Senate Majority Leader Mitch McConnell is 81 years old and has exhibited incidents of freezing up during press briefings of late.

Political operatives in both major parties are eager to point out the infirmities of older members of the other party, but aging pacesetters populate both political parties.

No doubt about it, we have a lot of big decisions to make in our nation over the next year and a half, so I hit the streets of South Bend to find out to what extent age is likely to be a factor in the decisions made by voters.

Nichole Reed chose her words carefully on the topic.

“I don’t want to be ageist because I believe you can do certain things that can improve your quality of life later on in your years. But if you can clearly see that someone is on the route to mental decline, if you wouldn’t have this person watching your children or a camp counselor or a teacher, then they probably shouldn’t have a high political job,” she said.

Bailey Ritsema wasn’t afraid to name names.

“We’ve seen videos of Joe Biden, we’ve seen videos of Mitch McConnell, we’ve seen these videos where it’s like clearly there’s something going on here that maybe this person shouldn’t be in charge as much as they are,” she said.

Age is not the top concern of William VanNorman.

“There’s a lot of things going on right now in politics and the world,” he said. “The age is a big problem, but there’s so many other things that we need to fix along with that.”

What I heard a lot of on the midday September streets of South Bend is that numbers aren’t the key. Rather, we need to keep an eye out for the signs of cognitive decline.

“Not so much age per se as cognitive ability I would say, so that’s kind of a case-by-case thing,” said David Molenda. “I don’t have any firm age at which point I disqualify somebody.”

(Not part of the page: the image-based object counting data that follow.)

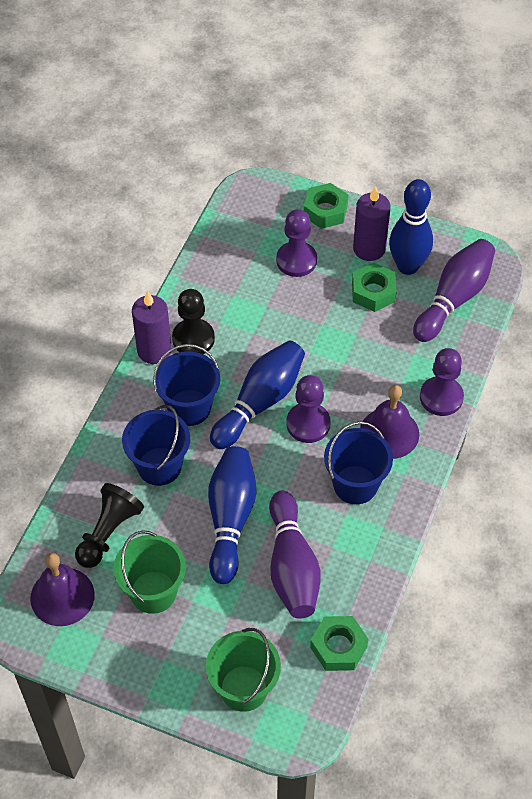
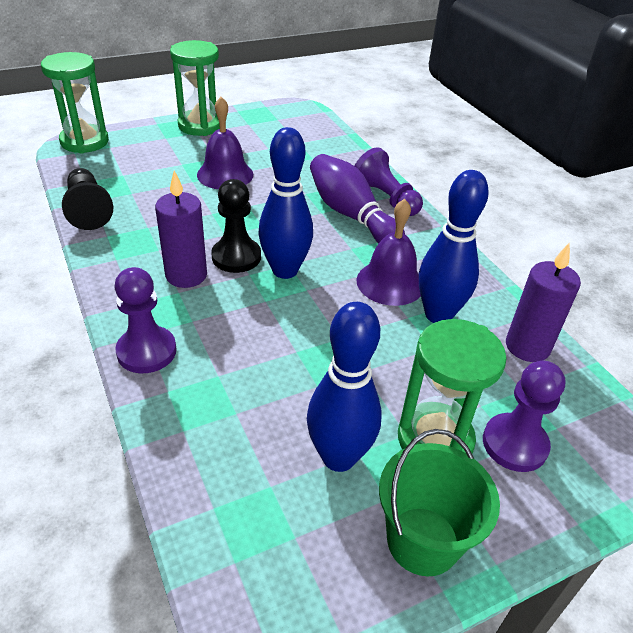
blue bucket: 3 -> 0
green bucket: 2 -> 1
green hourglass: 0 -> 3
green nut: 3 -> 0
purple bowling pin: 2 -> 1

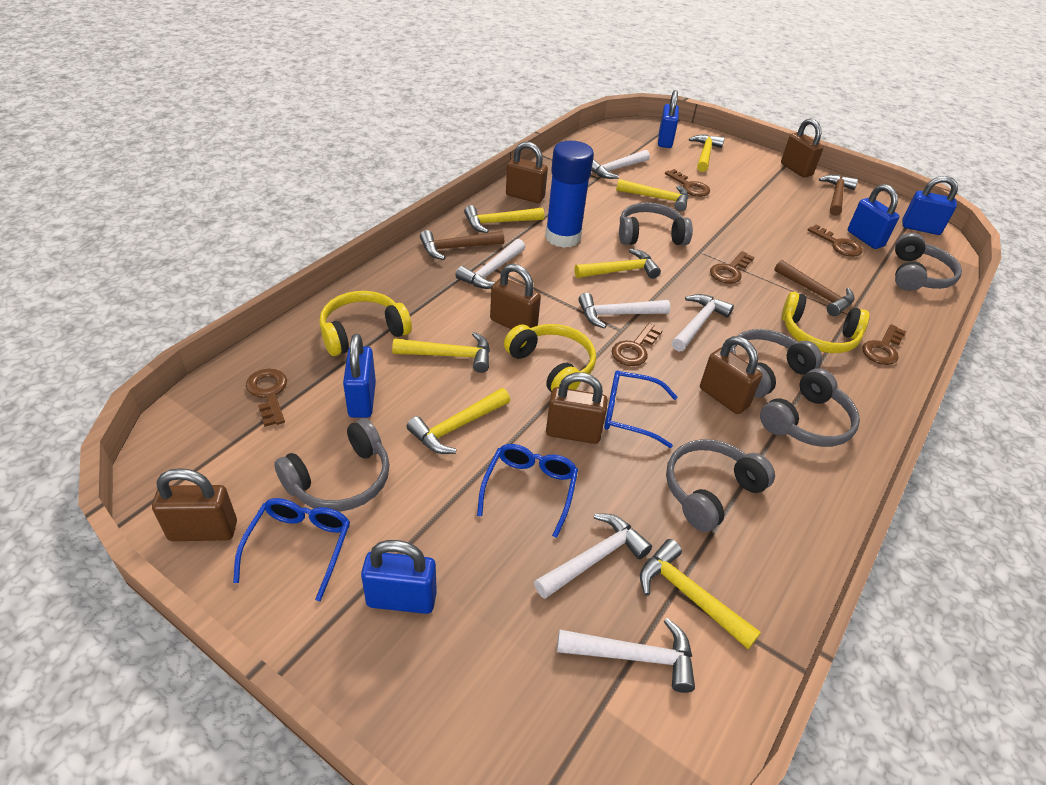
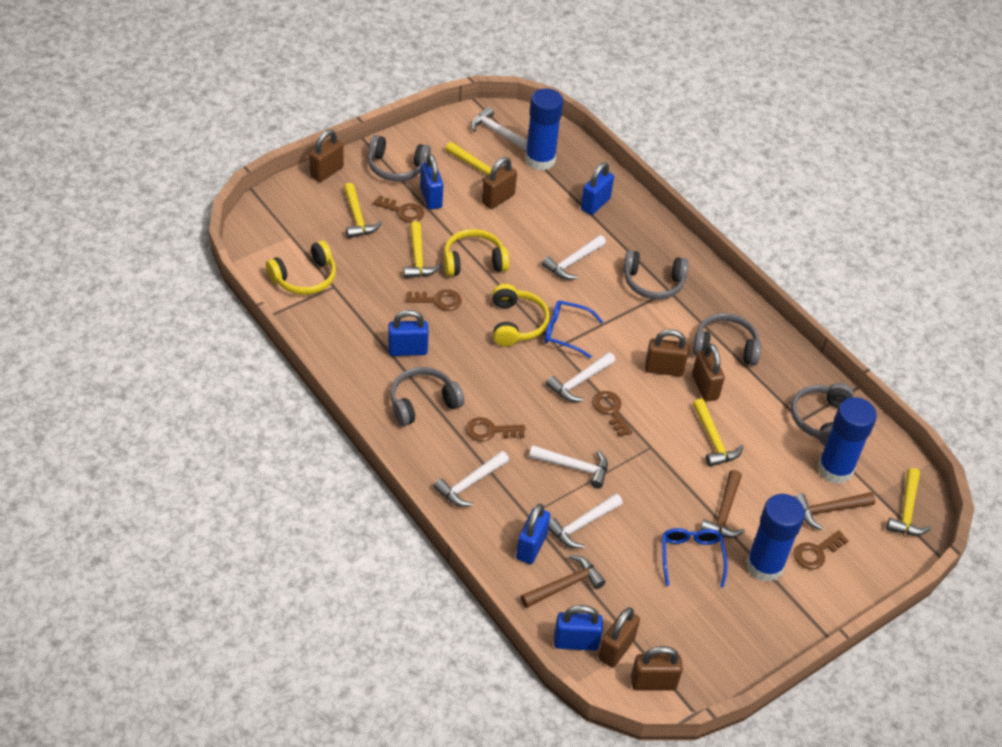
blue glasses: 3 -> 2
blue glue stick: 1 -> 3
brown key: 6 -> 5
grey headphones: 6 -> 5
yellow hammer: 7 -> 5

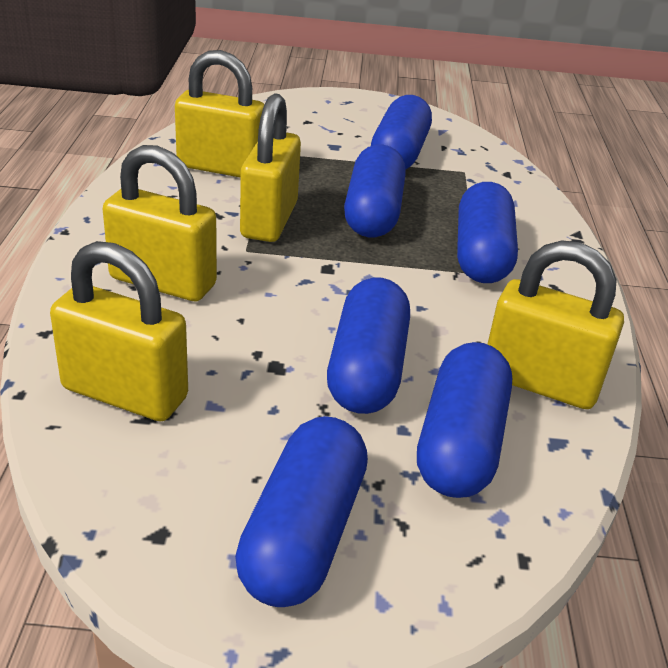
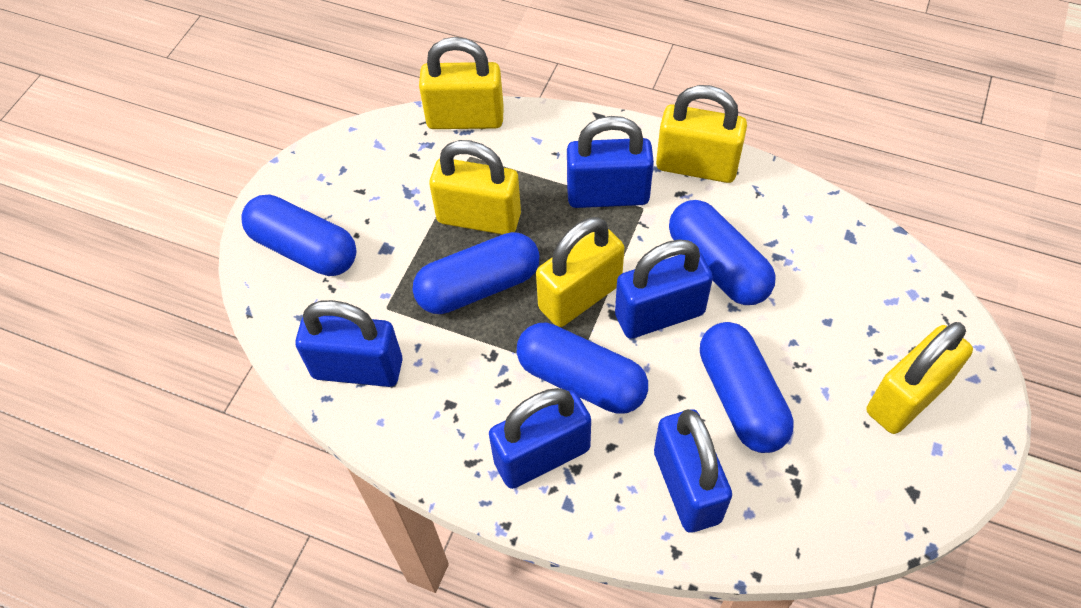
blue capsule: 6 -> 5
blue padlock: 0 -> 5

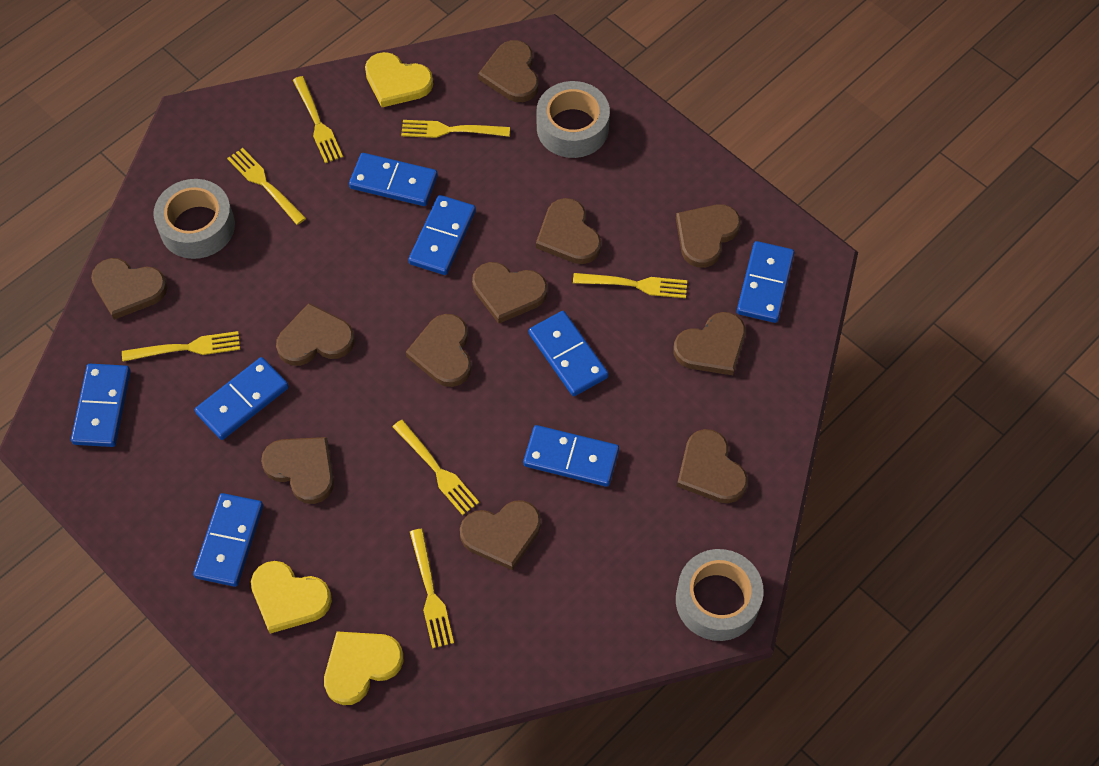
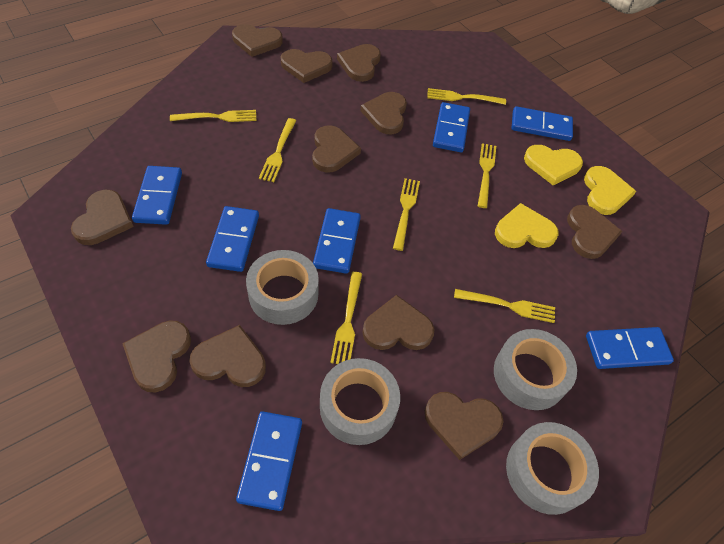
blue domino: 8 -> 7
grey tape: 3 -> 4

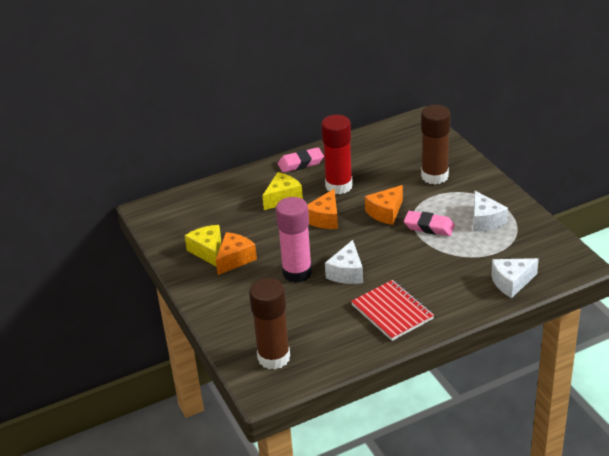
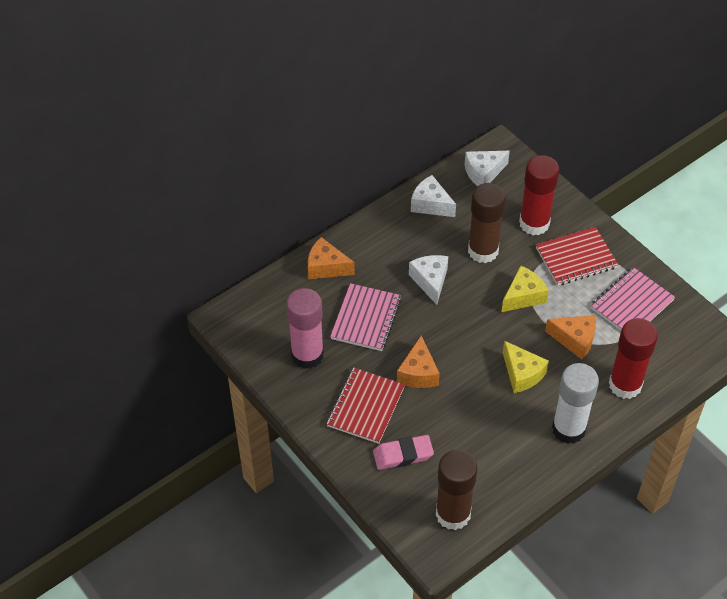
pink eraser: 2 -> 1
pink notebook: 0 -> 2
red glue stick: 1 -> 2
red notebook: 1 -> 2
white glue stick: 0 -> 1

However, Andrea Chatman took a hard line.

“Once you get over 60, 65 I feel like you need to step down,” she said.”

Cognitive decline wasn’t the top issue discussed on the streets of south bend. Many young voters are more concerned with the way boomer power brokers view the world.

“A lot of people who are in power now are out of touch with the everyday lives of the people that they are making the laws for,” Reed said.

For the record, this was a decidedly unscientific survey, with no elaborate polling apparatus. Just me running around with my iPhone, peppering peeps with questions about how they view this issue.

I set out on this story trying to find out about how people viewed politicos dealing the infirmities of old age. The conversations, though, evolved into discussions about how people of a certain age view such issues as climate change, college debt, and even LGBTQ issues.

It’s always fun to hit the streets and talk to smart peeps.